--- Work instructions ---
Line by line, please look for the word "ruimtelijke" in the following records, then copy each line you find it in.
-------------------------
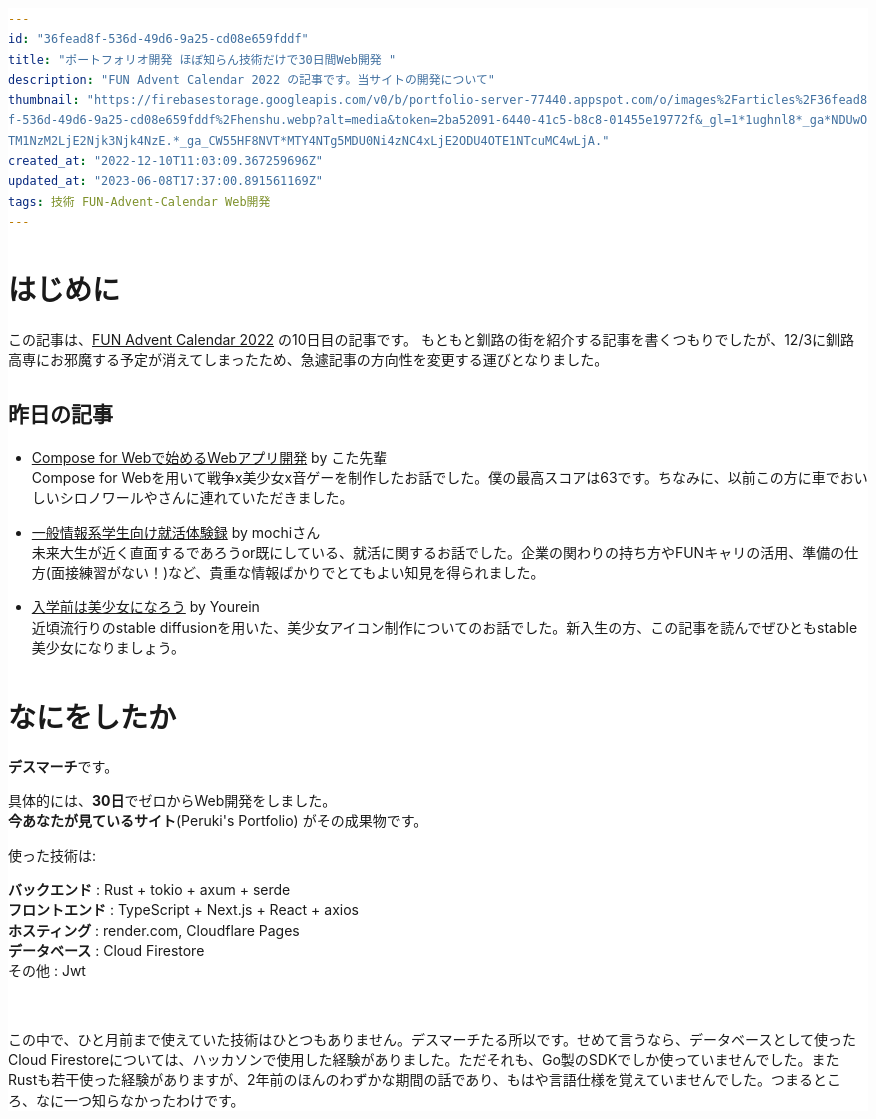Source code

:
 ```yaml
---
id: "36fead8f-536d-49d6-9a25-cd08e659fddf"
title: "ポートフォリオ開発 ほぼ知らん技術だけで30日間Web開発 "
description: "FUN Advent Calendar 2022 の記事です。当サイトの開発について"
thumbnail: "https://firebasestorage.googleapis.com/v0/b/portfolio-server-77440.appspot.com/o/images%2Farticles%2F36fead8f-536d-49d6-9a25-cd08e659fddf%2Fhenshu.webp?alt=media&token=2ba52091-6440-41c5-b8c8-01455e19772f&_gl=1*1ughnl8*_ga*NDUwOTM1NzM2LjE2Njk3Njk4NzE.*_ga_CW55HF8NVT*MTY4NTg5MDU0Ni4zNC4xLjE2ODU4OTE1NTcuMC4wLjA."
created_at: "2022-12-10T11:03:09.367259696Z"
updated_at: "2023-06-08T17:37:00.891561169Z"
tags: 技術 FUN-Advent-Calendar Web開発
---
```


# はじめに

この記事は、[FUN Advent Calendar 2022](https://adventar.org/calendars/7402) の10日目の記事です。
もともと釧路の街を紹介する記事を書くつもりでしたが、12/3に釧路高専にお邪魔する予定が消えてしまったため、急遽記事の方向性を変更する運びとなりました。

## 昨日の記事

 - [Compose for Webで始めるWebアプリ開発](https://qiita.com/kotambourine/items/f9c581c50ee7f241c2f3) by こた先輩<br>
Compose for Webを用いて戦争x美少女x音ゲーを制作したお話でした。僕の最高スコアは63です。ちなみに、以前この方に車でおいしいシロノワールやさんに連れていただきました。

 - [一般情報系学生向け就活体験録](https://mochi-mks.hatenablog.com/entry/2022/12/09/090340?_ga=2.34635749.571247334.1670474787-885289335.1667545595) by mochiさん<br>
未来大生が近く直面するであろうor既にしている、就活に関するお話でした。企業の関わりの持ち方やFUNキャリの活用、準備の仕方(面接練習がない！)など、貴重な情報ばかりでとてもよい知見を得られました。

 - [入学前は美少女になろう](https://yourein.github.io/2022-12-09-ilgen/) by Yourein<br>
近頃流行りのstable diffusionを用いた、美少女アイコン制作についてのお話でした。新入生の方、この記事を読んでぜひともstable美少女になりましょう。

# なにをしたか

**デスマーチ**です。

具体的には、**30日**でゼロからWeb開発をしました。<br>
**今あなたが見ているサイト**(Peruki's Portfolio) がその成果物です。


使った技術は:

**バックエンド** : Rust + tokio + axum + serde<br>
**フロントエンド** : TypeScript + Next.js + React + axios<br>
**ホスティング** : render.com, Cloudflare Pages<br>
**データベース** : Cloud Firestore<br>
その他 : Jwt

<br>

この中で、ひと月前まで使えていた技術はひとつもありません。デスマーチたる所以です。せめて言うなら、データベースとして使ったCloud Firestoreについては、ハッカソンで使用した経験がありました。ただそれも、Go製のSDKでしか使っていませんでした。またRustも若干使った経験がありますが、2年前のほんのわずかな期間の話であり、もはや言語仕様を覚えていませんでした。つまるところ、なに一つ知らなかったわけです。
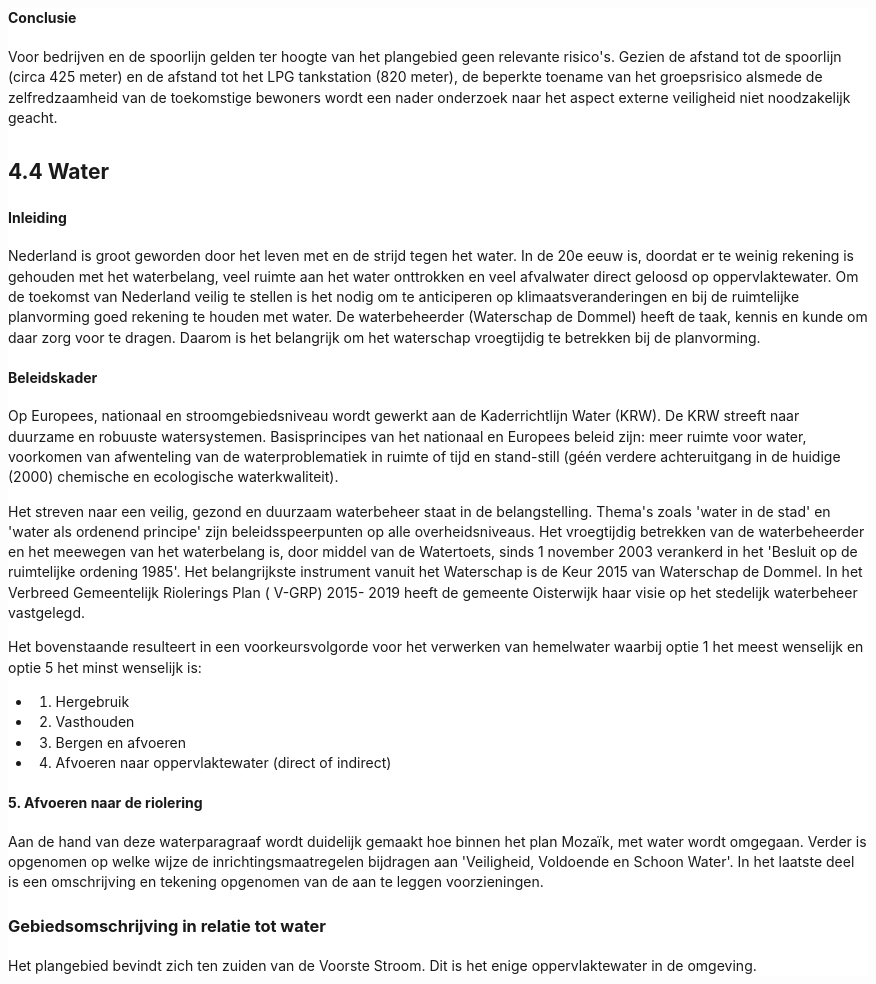 #### Conclusie

Voor bedrijven en de spoorlijn gelden ter hoogte van het plangebied geen relevante risico's. Gezien de afstand tot de spoorlijn (circa 425 meter) en de afstand tot het LPG tankstation (820 meter), de beperkte toename van het groepsrisico alsmede de zelfredzaamheid van de toekomstige bewoners wordt een nader onderzoek naar het aspect externe veiligheid niet noodzakelijk geacht.

## **4.4 Water**

#### Inleiding

Nederland is groot geworden door het leven met en de strijd tegen het water. In de 20e eeuw is, doordat er te weinig rekening is gehouden met het waterbelang, veel ruimte aan het water onttrokken en veel afvalwater direct geloosd op oppervlaktewater. Om de toekomst van Nederland veilig te stellen is het nodig om te anticiperen op klimaatsveranderingen en bij de ruimtelijke planvorming goed rekening te houden met water. De waterbeheerder (Waterschap de Dommel) heeft de taak, kennis en kunde om daar zorg voor te dragen. Daarom is het belangrijk om het waterschap vroegtijdig te betrekken bij de planvorming.

#### Beleidskader

Op Europees, nationaal en stroomgebiedsniveau wordt gewerkt aan de Kaderrichtlijn Water (KRW). De KRW streeft naar duurzame en robuuste watersystemen. Basisprincipes van het nationaal en Europees beleid zijn: meer ruimte voor water, voorkomen van afwenteling van de waterproblematiek in ruimte of tijd en stand-still (géén verdere achteruitgang in de huidige (2000) chemische en ecologische waterkwaliteit).

Het streven naar een veilig, gezond en duurzaam waterbeheer staat in de belangstelling. Thema's zoals 'water in de stad' en 'water als ordenend principe' zijn beleidsspeerpunten op alle overheidsniveaus. Het vroegtijdig betrekken van de waterbeheerder en het meewegen van het waterbelang is, door middel van de Watertoets, sinds 1 november 2003 verankerd in het 'Besluit op de ruimtelijke ordening 1985'. Het belangrijkste instrument vanuit het Waterschap is de Keur 2015 van Waterschap de Dommel. In het Verbreed Gemeentelijk Riolerings Plan ( V-GRP) 2015- 2019 heeft de gemeente Oisterwijk haar visie op het stedelijk waterbeheer vastgelegd.

Het bovenstaande resulteert in een voorkeursvolgorde voor het verwerken van hemelwater waarbij optie 1 het meest wenselijk en optie 5 het minst wenselijk is:

- 1. Hergebruik
- 2. Vasthouden
- 3. Bergen en afvoeren
- 4. Afvoeren naar oppervlaktewater (direct of indirect)

#### 5. Afvoeren naar de riolering

Aan de hand van deze waterparagraaf wordt duidelijk gemaakt hoe binnen het plan Mozaïk, met water wordt omgegaan. Verder is opgenomen op welke wijze de inrichtingsmaatregelen bijdragen aan 'Veiligheid, Voldoende en Schoon Water'. In het laatste deel is een omschrijving en tekening opgenomen van de aan te leggen voorzieningen.

### Gebiedsomschrijving in relatie tot water

Het plangebied bevindt zich ten zuiden van de Voorste Stroom. Dit is het enige oppervlaktewater in de omgeving.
-------------------------
--- Exercise solution ---
Nederland is groot geworden door het leven met en de strijd tegen het water. In de 20e eeuw is, doordat er te weinig rekening is gehouden met het waterbelang, veel ruimte aan het water onttrokken en veel afvalwater direct geloosd op oppervlaktewater. Om de toekomst van Nederland veilig te stellen is het nodig om te anticiperen op klimaatsveranderingen en bij de ruimtelijke planvorming goed rekening te houden met water. De waterbeheerder (Waterschap de Dommel) heeft de taak, kennis en kunde om daar zorg voor te dragen. Daarom is het belangrijk om het waterschap vroegtijdig te betrekken bij de planvorming.
Het streven naar een veilig, gezond en duurzaam waterbeheer staat in de belangstelling. Thema's zoals 'water in de stad' en 'water als ordenend principe' zijn beleidsspeerpunten op alle overheidsniveaus. Het vroegtijdig betrekken van de waterbeheerder en het meewegen van het waterbelang is, door middel van de Watertoets, sinds 1 november 2003 verankerd in het 'Besluit op de ruimtelijke ordening 1985'. Het belangrijkste instrument vanuit het Waterschap is de Keur 2015 van Waterschap de Dommel. In het Verbreed Gemeentelijk Riolerings Plan ( V-GRP) 2015- 2019 heeft de gemeente Oisterwijk haar visie op het stedelijk waterbeheer vastgelegd.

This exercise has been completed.